IPSE Economist Lorence Nye said:
“Today’s figures show yet another record high in the number of people who choose to work for themselves. The self-employed are driving a structural evolution in the UK labour market, providing our economy with flexibility and an essential competitive edge.
“This significant increase comes just days after the release of the Independent Review of Self Employment, which identified some of the biggest benefits and challenges facing this key sector of the UK economy.
“With so many people making the decision to be their own boss, it’s now important for the Government to move ahead with implementing the Review’s recommendations. The upcoming Budget represents a great opportunity to announce maternity and adoption pay for the self-employed on the same level as employees. Working for yourself is a positive choice, with our research showing the vast majority (86%) are very satisfied with the way they work. It’s vital the Government supports this growing part of our economy as they are here to stay.”
Responding UKIP Employment Spokesman Jane Collins pointed to the "obvious and transparent discrimination against British workers" which has been taking place in the UK jobs market:
"For years now companies have been actively recruiting Eastern European workers for UK jobs, offering relocation packages and accommodation for work in sectors from health care to building.
"On the UK government's own website we see this discrimination taking place, with painters and decorators expecting to speak Polish or estate agents in Yorkshire needing to speak Romanian. To openly specify workers from that country would be illegal but to ask for language fluency isn't.
"So it's no wonder we have seen such a boost in foreign workers in the UK jobs market: 75% of new jobs last year went to non UK workers. Big companies can hire cheap workers at the minimum wage and use tax credits funded by British tax payers to top up their low salaries. No wonder these huge companies love the EU!"

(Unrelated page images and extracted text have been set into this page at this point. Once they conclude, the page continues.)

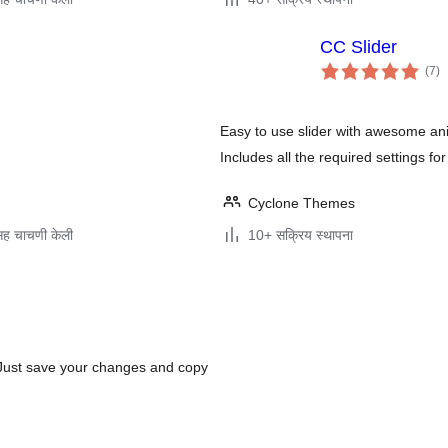
CC Slider
एक
(7
)
मूल
Easy to use slider with awesome an
Includes all the required settings for 
Cyclone Themes
ह चाचणी केली
10+ सक्रिय स्थापना
. Just save your changes and copy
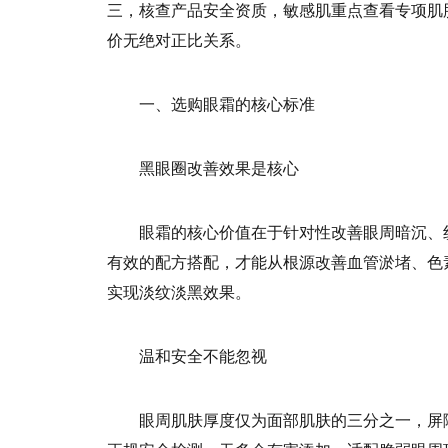
三，核查产品安全资质，敏感肌重点查看专项肌
价无绝对正比关系。
一、选购眼霜的核心标准
黑眼圈改善效果是核心
眼霜的核心价值在于针对性改善眼周暗沉、
有效的配方搭配，才能从根源改善血管淤堵、色
实现淡纹淡黑效果。
温和安全不能忽视
眼周肌肤厚度仅为面部肌肤的三分之一，屏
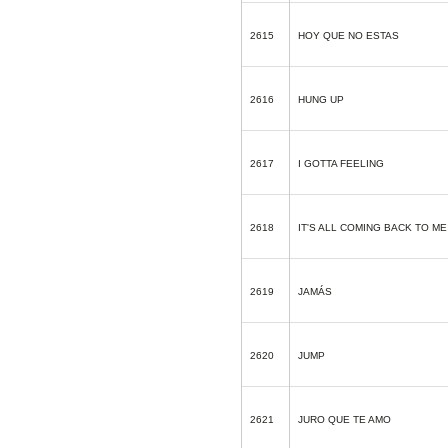
2615
HOY QUE NO ESTAS
2616
HUNG UP
2617
I GOTTA FEELING
2618
IT'S ALL COMING BACK TO M
2619
JAMÁS
2620
JUMP
2621
JURO QUE TE AMO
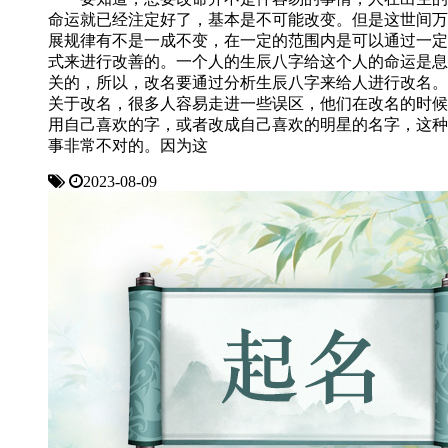
命运就已经注定好了，基本是不可能改变。但是这世间万
展规律有不是一成不变，在一定的范围内是可以通过一定
式来进行改善的。一个人的生辰八字给这个人的命运是息
关的，所以，改名要通过分析生辰八字来给人进行改
关于改名，很多人容易走进一些误区，他们在改名的时候
用自己喜欢的字，或者改成自己喜欢的明星的名字，这种
事非常不对的。因为这
2023-08-09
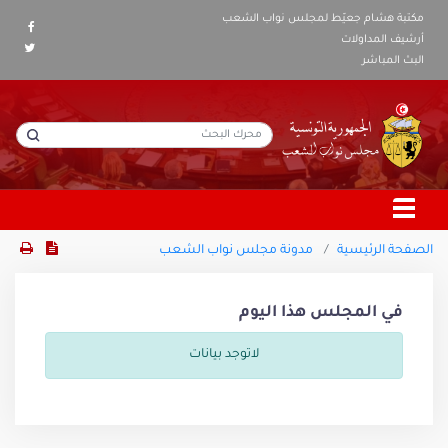
مكتبة هشام جعيّط لمجلس نواب الشعب
أرشيف المداولات
البث المباشر
الصفحة الرئيسية
مدونة مجلس نواب الشعب
في المجلس هذا اليوم
لاتوجد بيانات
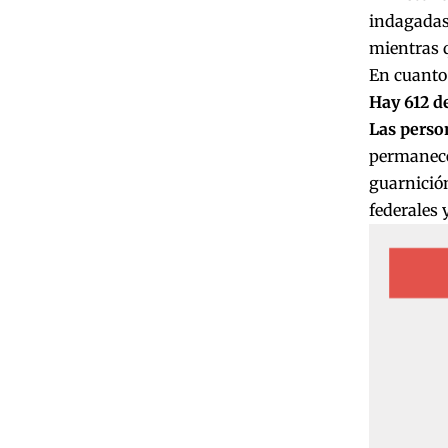
indagadas)
mientras q
En cuanto 
Hay 612 de
Las person
permanecen
guarnició
federales 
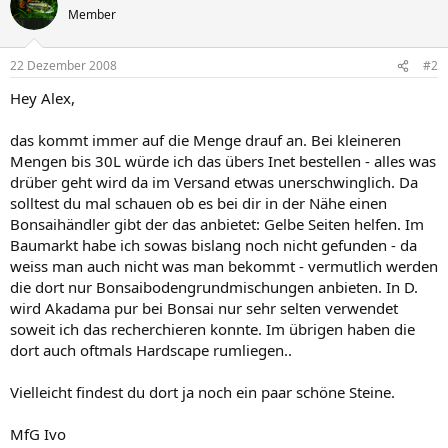
Member
22 Dezember 2008
#2
Hey Alex,
das kommt immer auf die Menge drauf an. Bei kleineren
Mengen bis 30L würde ich das übers Inet bestellen - alles was
drüber geht wird da im Versand etwas unerschwinglich. Da
solltest du mal schauen ob es bei dir in der Nähe einen
Bonsaihändler gibt der das anbietet: Gelbe Seiten helfen. Im
Baumarkt habe ich sowas bislang noch nicht gefunden - da
weiss man auch nicht was man bekommt - vermutlich werden
die dort nur Bonsaibodengrundmischungen anbieten. In D.
wird Akadama pur bei Bonsai nur sehr selten verwendet
soweit ich das recherchieren konnte. Im übrigen haben die
dort auch oftmals Hardscape rumliegen..
Vielleicht findest du dort ja noch ein paar schöne Steine.
MfG Ivo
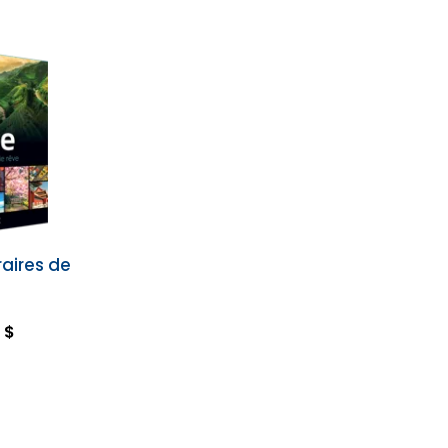
raires de
 $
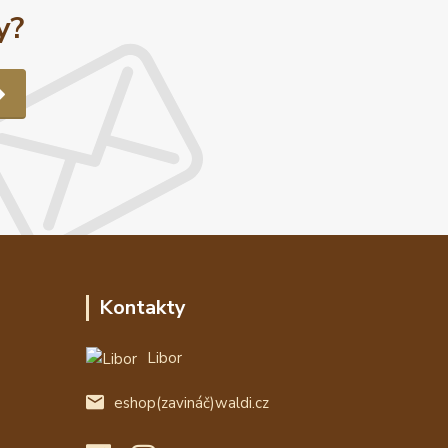
y?
Kontakty
Libor
eshop(zavináč)waldi.cz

Owen Smith MP, Labour’s Shadow Secretary of State for Work and Pensions, commented:
“Today’s fall in unemployment is welcome but there are no signs the Tory pay crisis is going away.
“At this rate, after ten years of the Tories, the pay of working families will have risen at its lowest level in nearly a hundred years.
“To make matters worse, when low and middle income families most need in-work support, the Government is pulling that support away.
“By forcing people onto the cut-back version of Universal Credit, the Tories will make life even harder for workers across the country whose pay-packets are already stretched to breaking point.
“Ahead of next month’s Budget, Labour is calling on the Government to immediately reverse cuts to Universal Credit that will see over two million working families an average of £1,600 a year worse off.”
Neil Carberry, CBI Director for Employment and Skills, said:
“While it’s encouraging that employment continues to rise strongly, lacklustre pay growth underlines the need for a pickup in productivity before wages can rise faster.
“Propelling innovation by broadening access to existing research and development (R&D) incentives and not adding to the cumulative burden on businesses, from recent Government policies, will help firms to create more jobs and boost productivity.”